[Stored data entries]

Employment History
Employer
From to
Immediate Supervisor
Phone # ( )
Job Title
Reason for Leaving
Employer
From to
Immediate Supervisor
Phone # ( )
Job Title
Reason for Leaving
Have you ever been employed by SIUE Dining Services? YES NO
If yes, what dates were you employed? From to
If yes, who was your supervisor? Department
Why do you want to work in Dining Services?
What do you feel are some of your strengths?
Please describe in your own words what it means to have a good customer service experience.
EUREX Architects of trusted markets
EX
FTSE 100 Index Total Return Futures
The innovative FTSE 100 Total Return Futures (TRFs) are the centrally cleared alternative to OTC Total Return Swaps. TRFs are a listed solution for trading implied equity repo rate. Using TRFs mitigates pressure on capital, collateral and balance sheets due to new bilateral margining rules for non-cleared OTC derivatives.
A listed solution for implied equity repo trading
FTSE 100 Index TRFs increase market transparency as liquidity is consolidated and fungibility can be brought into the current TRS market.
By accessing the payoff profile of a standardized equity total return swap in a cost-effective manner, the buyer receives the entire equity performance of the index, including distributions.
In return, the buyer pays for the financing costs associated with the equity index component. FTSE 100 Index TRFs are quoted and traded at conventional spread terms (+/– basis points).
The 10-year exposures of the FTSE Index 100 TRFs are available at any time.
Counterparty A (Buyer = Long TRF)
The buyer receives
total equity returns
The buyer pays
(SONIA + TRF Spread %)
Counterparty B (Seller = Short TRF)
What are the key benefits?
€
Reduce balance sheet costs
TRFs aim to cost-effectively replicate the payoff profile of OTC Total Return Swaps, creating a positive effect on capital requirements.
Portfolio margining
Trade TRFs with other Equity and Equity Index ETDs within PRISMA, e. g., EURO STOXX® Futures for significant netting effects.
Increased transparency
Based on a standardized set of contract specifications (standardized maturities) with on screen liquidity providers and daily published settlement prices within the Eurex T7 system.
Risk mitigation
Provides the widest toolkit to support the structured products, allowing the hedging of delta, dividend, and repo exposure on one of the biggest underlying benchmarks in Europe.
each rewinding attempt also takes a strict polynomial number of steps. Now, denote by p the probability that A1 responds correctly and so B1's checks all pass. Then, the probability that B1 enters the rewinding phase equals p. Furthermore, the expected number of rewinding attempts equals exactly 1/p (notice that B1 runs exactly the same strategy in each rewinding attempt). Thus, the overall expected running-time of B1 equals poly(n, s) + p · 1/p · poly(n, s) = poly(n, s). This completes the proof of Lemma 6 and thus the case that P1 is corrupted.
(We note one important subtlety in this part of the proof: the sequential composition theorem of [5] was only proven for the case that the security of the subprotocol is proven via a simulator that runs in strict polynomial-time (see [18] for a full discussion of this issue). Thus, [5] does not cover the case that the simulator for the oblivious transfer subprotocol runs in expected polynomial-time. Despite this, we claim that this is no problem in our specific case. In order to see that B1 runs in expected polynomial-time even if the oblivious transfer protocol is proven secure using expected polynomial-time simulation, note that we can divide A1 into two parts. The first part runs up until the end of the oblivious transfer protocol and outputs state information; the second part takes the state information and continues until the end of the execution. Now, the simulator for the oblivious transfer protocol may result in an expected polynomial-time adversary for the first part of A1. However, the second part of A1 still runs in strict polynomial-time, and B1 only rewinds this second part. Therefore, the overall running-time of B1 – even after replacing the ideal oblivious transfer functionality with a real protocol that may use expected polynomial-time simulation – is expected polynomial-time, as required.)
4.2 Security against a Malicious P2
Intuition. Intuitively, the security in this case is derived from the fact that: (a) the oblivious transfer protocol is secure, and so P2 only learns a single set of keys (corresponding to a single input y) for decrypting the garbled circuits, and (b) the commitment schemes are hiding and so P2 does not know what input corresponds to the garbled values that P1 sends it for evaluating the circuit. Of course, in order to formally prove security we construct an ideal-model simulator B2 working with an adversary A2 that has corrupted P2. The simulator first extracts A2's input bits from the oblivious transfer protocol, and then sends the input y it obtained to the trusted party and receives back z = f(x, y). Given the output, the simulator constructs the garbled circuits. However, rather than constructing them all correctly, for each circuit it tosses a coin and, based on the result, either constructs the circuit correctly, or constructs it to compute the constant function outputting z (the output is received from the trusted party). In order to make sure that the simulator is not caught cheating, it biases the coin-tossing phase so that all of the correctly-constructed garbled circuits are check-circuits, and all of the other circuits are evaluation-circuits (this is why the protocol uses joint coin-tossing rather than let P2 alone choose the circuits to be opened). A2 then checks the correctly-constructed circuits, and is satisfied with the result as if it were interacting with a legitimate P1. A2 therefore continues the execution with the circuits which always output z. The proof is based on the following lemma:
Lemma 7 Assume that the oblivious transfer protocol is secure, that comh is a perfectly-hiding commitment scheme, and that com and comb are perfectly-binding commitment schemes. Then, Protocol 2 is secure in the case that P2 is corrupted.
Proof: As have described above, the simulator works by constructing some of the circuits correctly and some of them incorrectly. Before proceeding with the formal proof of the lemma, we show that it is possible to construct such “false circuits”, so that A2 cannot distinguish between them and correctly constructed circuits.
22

■ **DESCRIPTION OF THE TASK**
Within the lines above, find those holding the word "transparency" and copy them.

■ **RESPONSE**
FTSE 100 Index TRFs increase market transparency as liquidity is consolidated and fungibility can be brought into the current TRS market.
Increased transparency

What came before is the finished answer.